Engine choices are limited to just two, both are the same 1.2-litre four-cylinder petrol engine but you can have it in either 69bhp or 84bhp. Trim levels are likewise limited to two, the ultra-cheap Studio and better-equipped Zetec, which includes such desirable as alloy wheels, air-con and an infotainment system. There is also the possibility of tracking down two special-edition trims: White Edition and Black Edition.
In the showrooms, the Ka+ looks good, in the financial sense if not in the style sense. However, out on the open road, it is a little disappointing, with an unrefined and labouring engine, in either version, that needs revving hard to get the best from it and doesn’t sound pleasant when you do. To make matters worse, the Ka+ is equipped only with a five-speed gearbox.
On the flip side, it rides extremely well and smooths over bumps better than many larger cars. It steers nicely, too, and pushed hard it corners neatly.
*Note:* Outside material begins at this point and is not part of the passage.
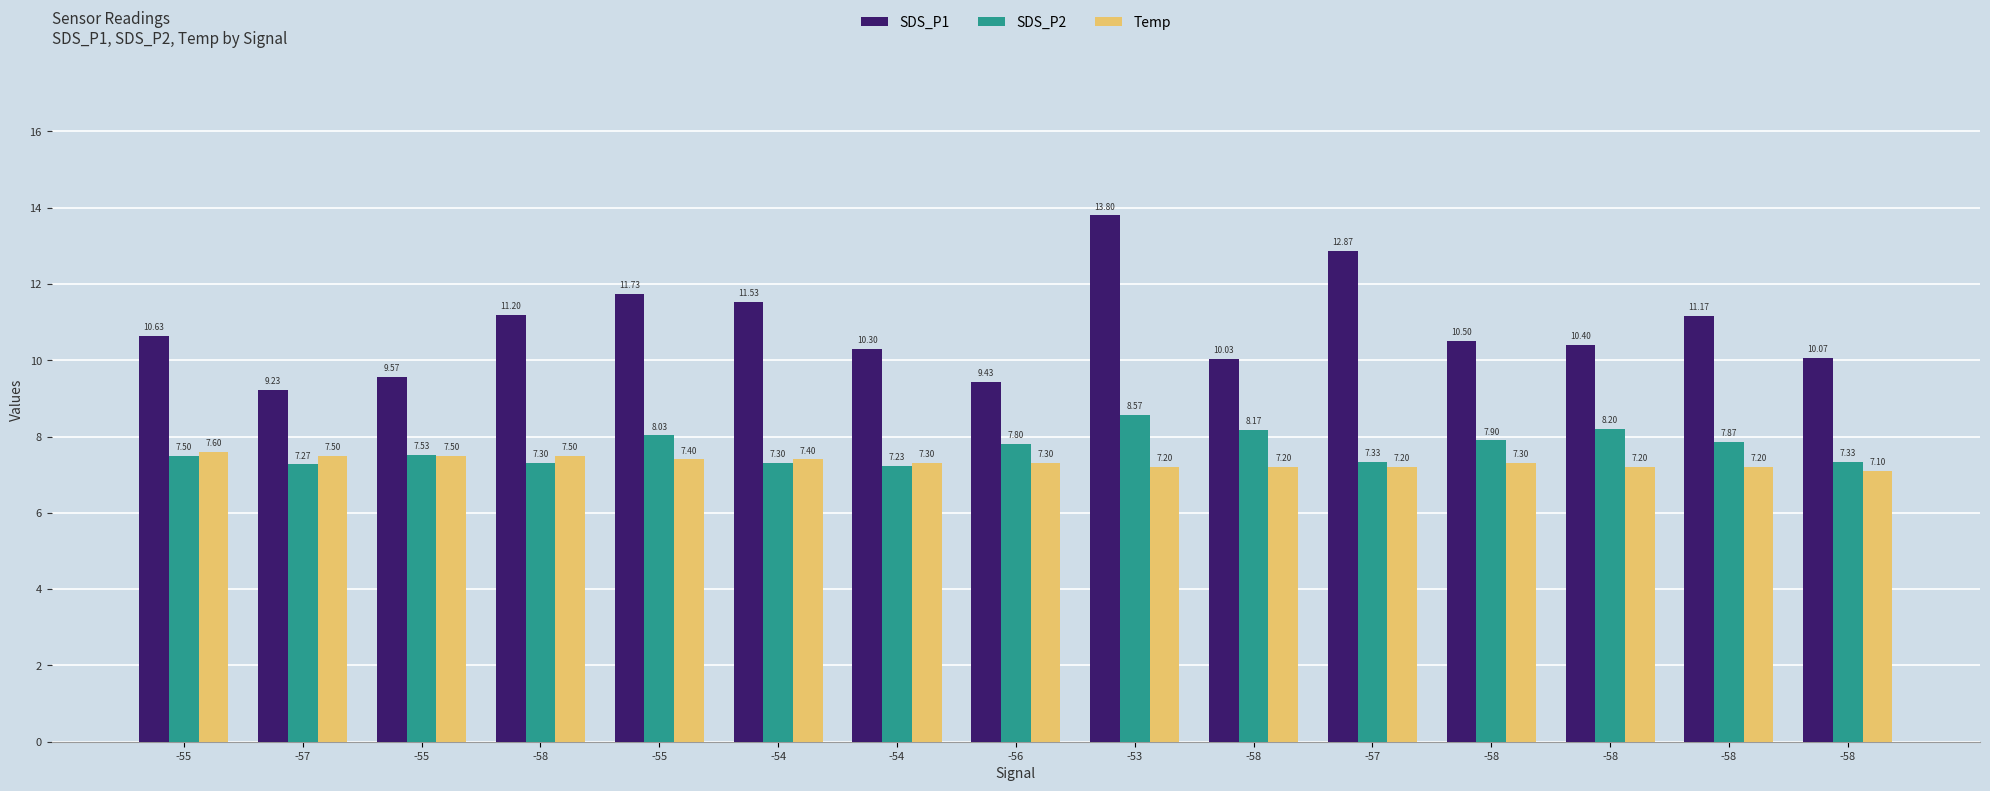

How many data points in SDS_P1 are above 10?

12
Just like the first-generation Ka, if you can ignore the engine this is a fine driver’s car.
There’s more good news inside, where there’s plenty of space for a six-footer to sit behind a six-footer, and the boot’s a reasonable size for this class, with 60/40 folding rear seats as standard. All the controls are all logically placed and easy to locate, and feel pleasant enough to use. However some of the materials used are a little low-rent and there are plenty of hard, scratchy plastics on view.
So overall the Ka+ has a lot going for it. It is, in truth, a much better car than the older Ka models and should prove a cheap car to run. In addition, prices on the used car market are now beginning to fall to levels that many would find quite attractive.